Towards the beginning of the week, we were still waiting for our parts to arrive. So, I started off by designing a PCB for the bottom side of our frame, which contains an array of 56 IR LEDs. The LEDs are turned on in groups of 4, where every 14th diode is turned on at the same time. We use two 3:8 decoders (only using 7 outputs from each) to turn on a power MOSFET that allows current to flow through the correct set of LEDs. On the far right-hand side, we have allocated space for through-holes for I/O and power supply from the external Arduino.

Shown below are, from top to bottom, an overhead, an underside, and a 3D view of the PCB.

 Edits may be made to add a ground plane. For our purposes, we won’t actually be inserting header pins and the LEDs will be oriented parallel to the PCB surface. We have yet to decide which side of the PCB we want the LEDs to protrude from.

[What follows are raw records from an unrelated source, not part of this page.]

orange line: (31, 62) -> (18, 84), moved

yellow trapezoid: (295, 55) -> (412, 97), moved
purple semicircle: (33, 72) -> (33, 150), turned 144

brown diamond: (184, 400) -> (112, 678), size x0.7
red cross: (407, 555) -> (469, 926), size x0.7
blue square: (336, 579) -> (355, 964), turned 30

When the parts arrived, the next step was to create one “segment” of our LED-Photodiode array. This involved creating an array of just 7 LEDs/Photodiodes and using only one decoder and one mux to select the correct inputs. The breadboarded circuit is shown below (emitters on top, photodiodes on bottom):

Throughout the verification of this circuit, there was one issue. Initially, the cathodes of the photodiodes were connected directly to the inputs of the multiplexer. However, there was unusual behavior when the light was blocked from entering the diode; for a still-unknown reason, instead of the voltage dropping to near-zero as expected, the voltage at this node would settle around 1.7 V. The voltage would still drop to 0 when not connected to the mux input. Fortunately, I had extra MOSFETs on hand, so I used these as buffers between the photodiodes and the mux inputs. This method removed the unusual 1.7 V at this node.

Below is a schematic of the above image, with repetitive elements removed:

For this week, my main task was circuit design and product purchasing based on the design.

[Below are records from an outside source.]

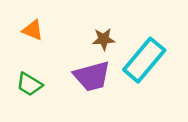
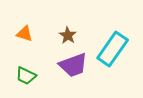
brown star: (104, 39) -> (68, 35), moved, turned -30

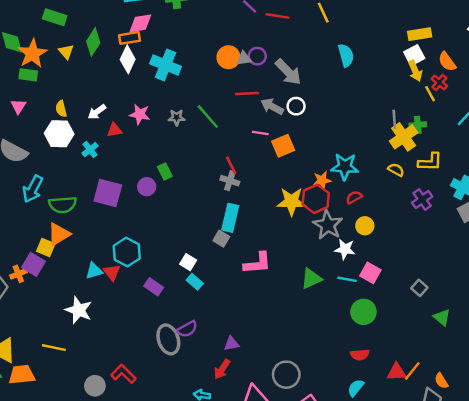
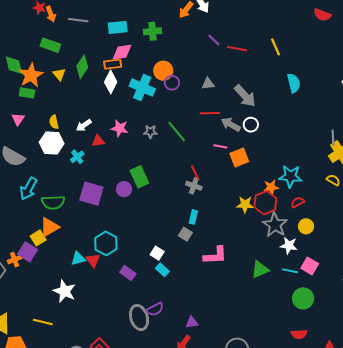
purple circle: (257, 56) -> (172, 83), moved
orange circle: (228, 57) -> (163, 71), moved
green rectangle: (165, 172) -> (139, 177), size x1.5
yellow star: (291, 202) -> (245, 204), size x0.7
cyan rectangle: (230, 218) -> (193, 217), size x0.6
yellow square: (46, 247) -> (38, 238), turned 35

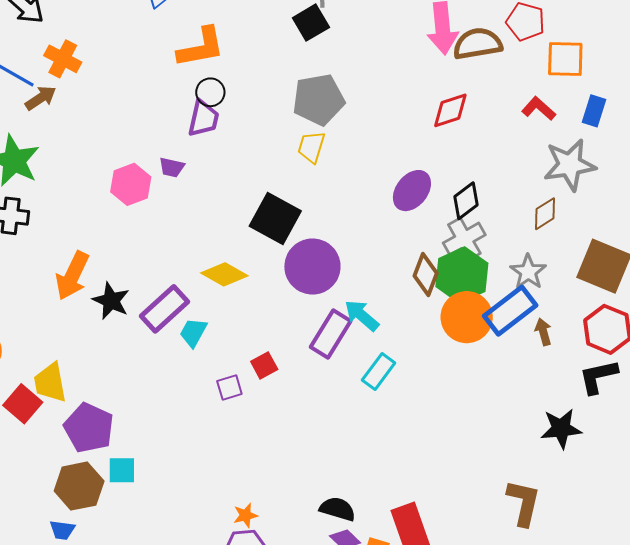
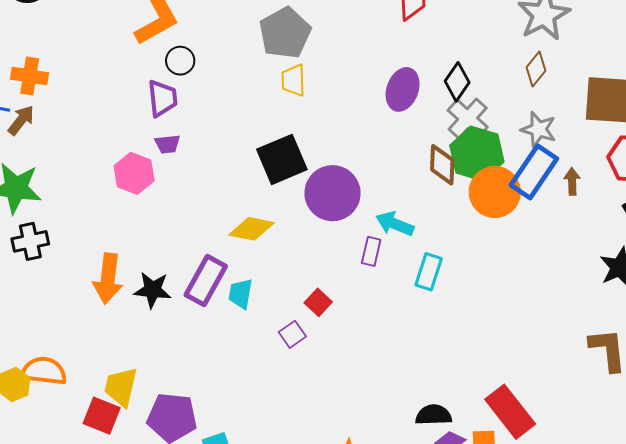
purple trapezoid: (203, 119) -> (162, 98), moved
black square: (275, 218) -> (282, 159), turned -33
brown arrow: (543, 332) -> (572, 181), turned 32
purple rectangle: (331, 334) -> (371, 251), size x0.6
yellow trapezoid: (50, 383) -> (121, 387), turned 42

List of components so far:

• IR Photodiode, 5mm-wide
• IR LED, 5mm-wide
  • one with 6° viewing angle, 300 mW/sr
  • another with 10° viewing angle, 550 mW/sr
• 3:8 Decoder, active-high
• 8:1 Multiplexer
• Power MOSFET, N-type
• Arduino Mega

Resistors are also shown below, but the ideal values for the design are yet to be determined. The diodes in black are photodiodes and in red are the IR LEDs. For the array of photodiodes, the cathodes are attached to the 5V pin of the Arduino. The anodes are each equipped with a pull-down resistor; each of these nodes is also hooked up to a Multiplexer’s input ports. The multiplexer then feeds either a high or low signal to an Arduino’s read pin. The photodiode being read from is selected by control pins from the Arduino. One potential issue that could arise from this design involves a limitation of the mux; with a VIL & VIH of 0.8 V & 2.0 V respectively, any values in the range of 0.8-2.0 V could cause errors. If this proves to be an issue in our breadboard tests, our first plan of action would be to add a single-MOSFET buffer in between each PDN and the Multiplexer.

For the LED array, we will use the same control pins for the mux to control the decoder. This decoder will instruct a power MOSFET to turn on its LEDs. We will also need resistors (not shown) for current limiting. For our diodes to work as desired, we need 100mA of current through them. In order to conserve power, we will try to have pairs of LEDs stacked on one another if the drain-source voltage of the MOSFET and on voltages of the LEDs permit enough headroom.

Finally, I also ran some tests this week to get a sense of how neighboring LEDs might interfere with light detection. These tests were done with a random IR photodiode, so we won’t put too much weight on them. We used the aforementioned 6° LED as well.

With regards to the timeline, I accomplished everything as was planned for this week, but nothing more. However, since our new implementation idea removes the need for a software simulation, I think we are slightly ahead of schedule. For next week, if we can get the parts before the next status update, it would be ideal to layout the circuit shown above and get it to interface with a Python-controlled Arduino. In the meantime, I will begin designing a PCB to get a sense of how much space our implementation will need.